Victoria — Depreciation Reports


Victoria’s housing landscape is dominated by the strata model, and any Depreciation Report prepared here must acknowledge its scale. A 2024 Zero Emissions Innovation Centre release confirms that the City of Victoria and neighbouring Saanich host 1,078 residential strata corporations, home to 30,355 households—by far the largest concentration of shared-ownership buildings on Vancouver Island. Strata corporations range from landmark towers in Songhees and Harris Green to modest walk-ups in Fernwood, all of which now face the province-wide five-year Depreciation Report cycle.

Current records show every one of these 1,078 corporations is classed as residential. No audited data exist for commercial-only or industrial-only strata corporations inside Victoria’s municipal boundary, so those categories are omitted from the totals. While mixed-use projects such as Dockside Green and Shoal Point include strata retail or office lots, they remain part of the parent residential strata and are not tracked separately by either BC Assessment or the Land Title and Survey Authority.

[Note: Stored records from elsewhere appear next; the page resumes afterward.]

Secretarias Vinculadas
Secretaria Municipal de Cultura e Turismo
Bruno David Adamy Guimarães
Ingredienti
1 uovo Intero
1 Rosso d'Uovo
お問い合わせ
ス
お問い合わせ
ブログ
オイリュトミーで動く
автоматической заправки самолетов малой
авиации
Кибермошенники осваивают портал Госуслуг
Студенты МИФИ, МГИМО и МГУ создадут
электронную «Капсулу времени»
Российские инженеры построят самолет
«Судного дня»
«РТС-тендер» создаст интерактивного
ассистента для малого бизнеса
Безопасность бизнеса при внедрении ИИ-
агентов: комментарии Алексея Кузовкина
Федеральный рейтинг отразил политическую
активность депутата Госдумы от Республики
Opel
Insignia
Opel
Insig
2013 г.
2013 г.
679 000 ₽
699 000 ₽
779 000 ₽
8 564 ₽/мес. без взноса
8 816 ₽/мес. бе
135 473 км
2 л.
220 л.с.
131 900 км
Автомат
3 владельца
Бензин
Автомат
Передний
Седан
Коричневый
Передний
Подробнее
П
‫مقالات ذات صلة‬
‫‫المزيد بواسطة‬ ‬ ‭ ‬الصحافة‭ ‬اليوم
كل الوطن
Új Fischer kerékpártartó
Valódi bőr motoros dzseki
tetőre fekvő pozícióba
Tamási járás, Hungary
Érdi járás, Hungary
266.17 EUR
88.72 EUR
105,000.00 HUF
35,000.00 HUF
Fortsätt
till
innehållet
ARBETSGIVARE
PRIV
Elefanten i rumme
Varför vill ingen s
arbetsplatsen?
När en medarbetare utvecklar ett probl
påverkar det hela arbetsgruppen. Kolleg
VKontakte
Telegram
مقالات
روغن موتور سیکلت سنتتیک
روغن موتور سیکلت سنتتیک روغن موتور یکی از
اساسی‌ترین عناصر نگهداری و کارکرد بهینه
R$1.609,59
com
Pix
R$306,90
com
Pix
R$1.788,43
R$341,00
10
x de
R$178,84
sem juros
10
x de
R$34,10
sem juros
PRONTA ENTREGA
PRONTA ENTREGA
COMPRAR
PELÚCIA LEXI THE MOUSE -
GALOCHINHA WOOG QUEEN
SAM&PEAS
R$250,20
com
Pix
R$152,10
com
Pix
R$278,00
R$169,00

Strata living began locally soon after the 1966 Strata Titles Act, with early downtown conversions in the 1970s and the first purpose-built condominium towers in the mid-1980s. Plans filed at the Victoria Land Title District carry the prefixes “VIS” (Victoria Strata Plan) and, for electronic filings since 2007, “EPS” (Electronic Plan Strata)—codes you will see at the top of every Depreciation Report prepared in Victoria.

Strata housing now represents roughly 62 percent of all 49,222 occupied private dwellings counted in the 2021 Census, a market share not matched by freehold lots or cooperatives. Over the next decade Victoria plans thousands of new strata units in infill towers along Yates, Johnson and Hillside, while the city’s Official Community Plan targets additional bare-land strata subdivisions at the urban fringe. Mandatory Depreciation Reports (in force July 1 2024) and incentive programs for deep-energy retrofits will keep reserve-fund planning—and the Depreciation Report itself—at the heart of every strata council agenda.